Menurutnya, TKDN telah memaksa investor membangun fasilitas produksi di dalam negeri, menghasilkan dampak nyata berupa mengalirnya investasi, tumbuhnya usaha kecil dan mikro sebagai bagian dari rantai pasok, serta terciptanya lapangan kerja.

“TKDN itu justru menjadi nukleus atau inti dari industrialisasi. Dari situ, kita bisa dapat employment, devisa ekspor, dan masyarakat kita makin paham soal industri,” kata dia.

Meski demikian, Djony menegaskan Grup Astra akan menghormati dan mengikuti keputusan apa pun yang kelak diambil oleh pemerintah terkait reformasi TKDN. Namun, ia mengingatkan semangat di balik kebijakan TKDN adalah sebuah kebijaksanaan jangka panjang yang telah terbukti membawa manfaat besar bagi perekonomian nasional selama lebih dari empat dekade.

Sikap senada disampaikan oleh Direktur Astra, Henry Tanoto. Ia mengatakan Grup Astra memiliki komitmen kuat terhadap produksi lokal; bahkan saat ini lebih dari 90 persen produk Astra merupakan hasil dari industri dalam negeri.

"Ini memberikan banyak manfaat—baik dari sisi pembangunan industri, penciptaan lapangan kerja, hingga memperkuat supply chain,” ujar Henry.

Menurutnya, keberhasilan Indonesia menarik investasi baru pada sektor otomotif dalam beberapa tahun terakhir merupakan bukti nyata dari kekuatan ekosistem industri yang telah dibangun melalui kebijakan TKDN.

"Hal ini juga membuktikan bahwa industri kita makin kompetitif. Harapannya, semangat membangun industri lokal bisa terus dijalankan,” katanya.

Komitmen Astra terhadap TKDN tecermin pada produk-produk otomotifnya. Diketahui TKDN mobil Toyota yang diproduksi oleh PT Toyota-Astra Motor (TAM) secara umum berada di atas 80 persen, mencakup model populer seperti Toyota Kijang Innova Zenix, Toyota Yaris Cross, dan Avanza.

Sementara itu, untuk motor Honda yang diproduksi PT Astra Honda Motor (AHM), tingkat TKDN biasanya di atas 50 persen, dengan contoh spesifik seperti Honda BeAT (Sporty) CBS yang mencapai 54,99 persen dan Honda BeAT Deluxe 53,30 persen.

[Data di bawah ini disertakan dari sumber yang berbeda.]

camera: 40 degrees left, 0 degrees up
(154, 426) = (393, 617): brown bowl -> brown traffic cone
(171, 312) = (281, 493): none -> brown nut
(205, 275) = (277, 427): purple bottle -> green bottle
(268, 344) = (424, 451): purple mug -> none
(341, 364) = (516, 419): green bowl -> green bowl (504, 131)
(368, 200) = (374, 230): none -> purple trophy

Pemerintah saat ini tengah mengupayakan reformasi kebijakan TKDN, khususnya terkait tata cara perhitungan agar lebih sederhana, cepat, dan berbiaya rendah. Langkah ini diklaim bertujuan untuk mendorong semakin banyak produk industri dalam negeri bersertifikat TKDN dan mempermudah pembeliannya oleh pemerintah pusat, pemerintah daerah, BUMN, dan BUMD.

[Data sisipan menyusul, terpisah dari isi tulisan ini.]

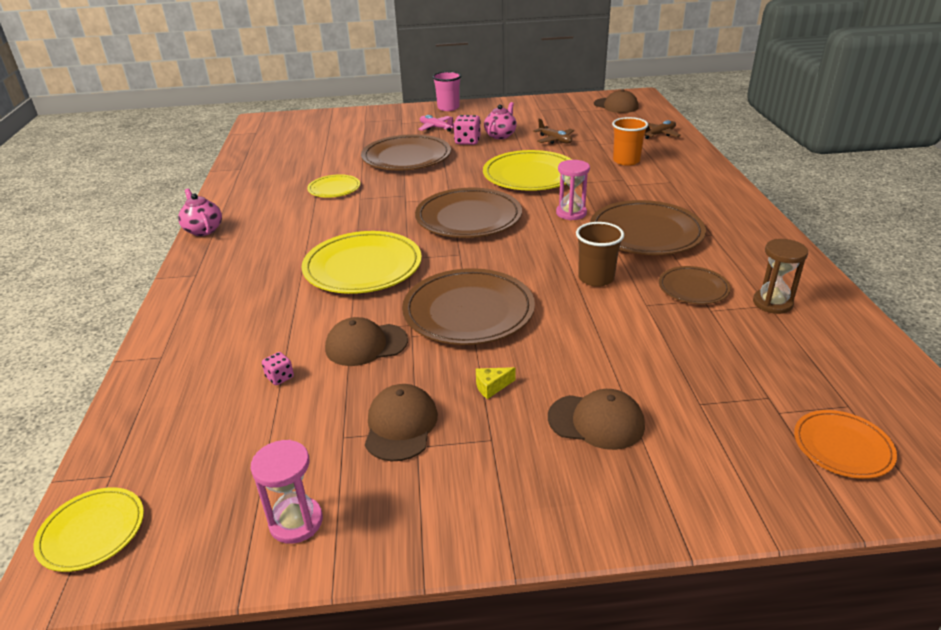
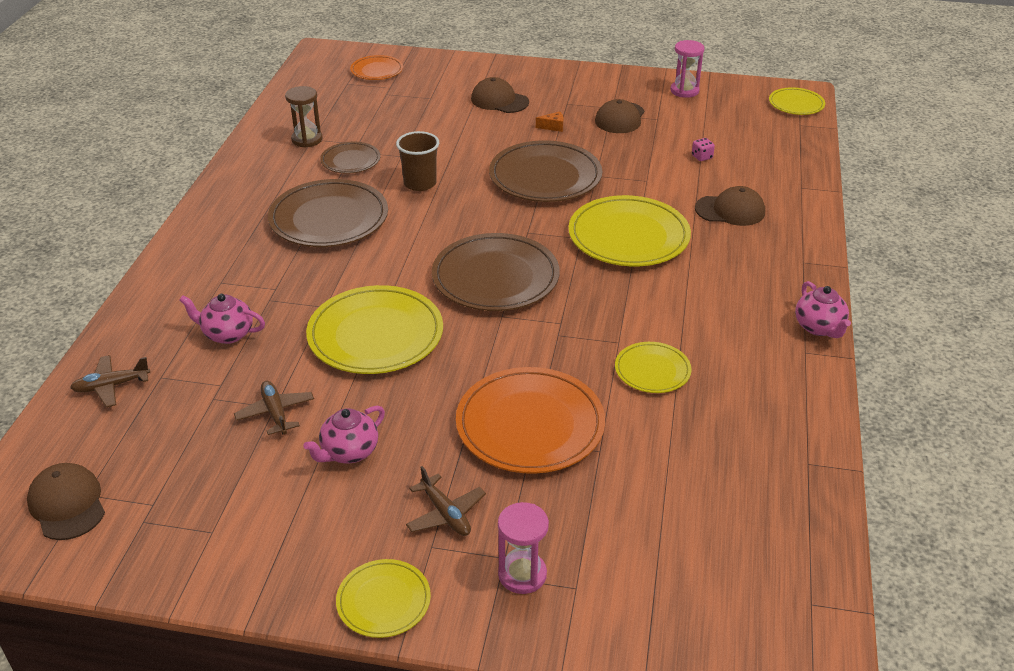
camera: 165 degrees left, 5 degrees up
(366, 345) = (635, 167): brown cap -> brown cap (730, 210)
(406, 157) = (530, 425): brown plate -> orange plate
(436, 128) = (445, 514): pink plane -> brown plane
(448, 108) = (383, 601): pink cup -> yellow plate
(467, 141) = (413, 447): pink dice -> none
(491, 387) = (553, 127): yellow cheese -> orange cheese
(571, 213) = (379, 259): pink hourglass -> pink hourglass (522, 574)
(626, 161) = (227, 334): orange cup -> pink teapot

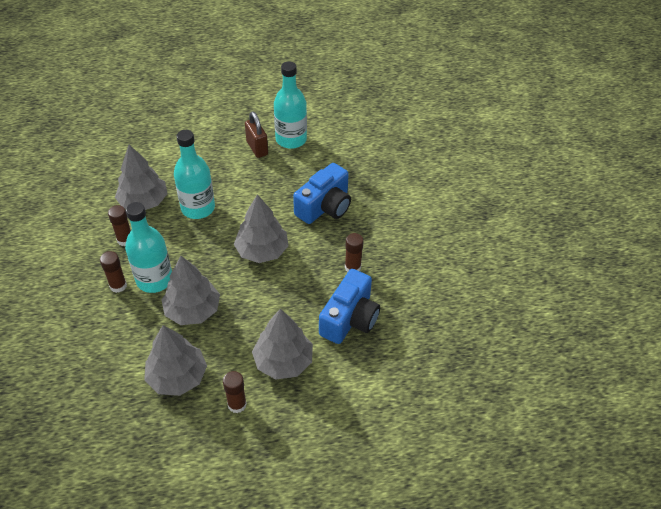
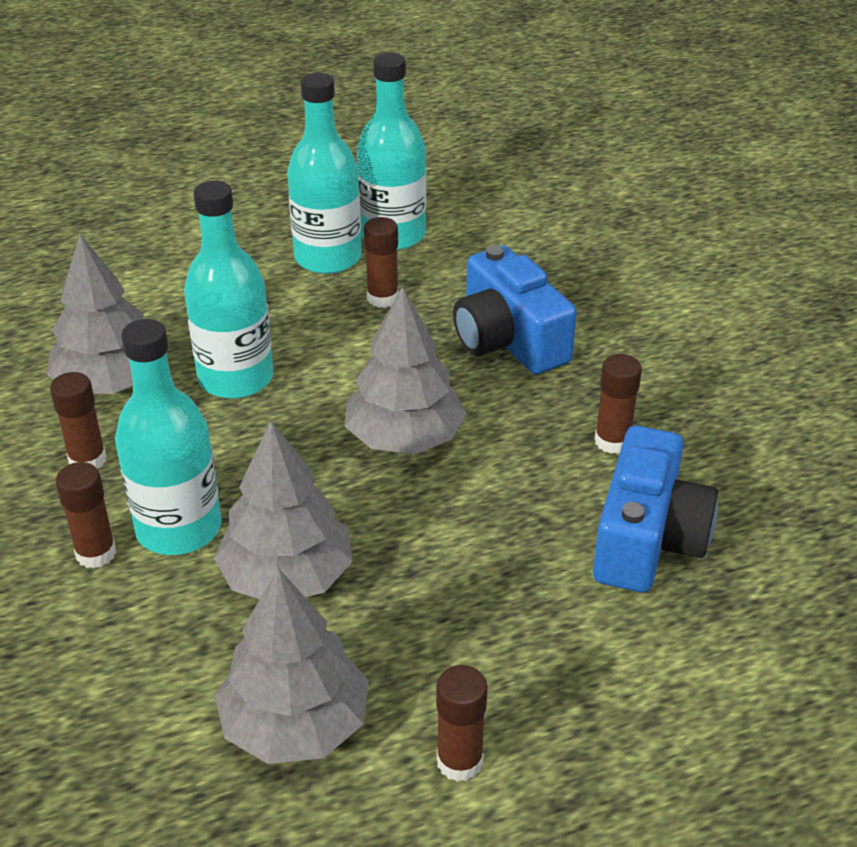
camera: 10 degrees left, 10 degrees down
(257, 148) = (328, 258): brown padlock -> turquoise bottle
(275, 175) = (382, 298): none -> brown glue stick
(283, 361) = (534, 649): grey tree -> none
(325, 206) = (508, 340): blue camera -> blue camera turned 120 degrees clockwise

Reformasi TKDN ini sejalan dengan terbitnya Peraturan Presiden (Perpres) Nomor 46 Tahun 2025 oleh Presiden Prabowo Subianto, yang merupakan revisi kedua atas Perpres Nomor 16 Tahun 2018 tentang Pengadaan Barang dan Jasa Pemerintah.

Dalam Perpres terbaru ini, muncul ayat baru pada pasal 66 yang mengatur urutan prioritas belanja pemerintah dan BUMN/BUMD. Intinya, pemerintah kini bisa langsung membeli produk impor apabila industri dalam negeri belum mampu menyediakan produk dengan penjumlahan skor TKDN dan Bobot Manfaat Perusahaan (BMP) di atas 40 persen.

Langkah ini menimbulkan kekhawatiran di kalangan pelaku industri akan berkurangnya insentif bagi investor untuk menanamkan modal di dalam negeri dan membangun kapasitas produksi lokal secara mendalam.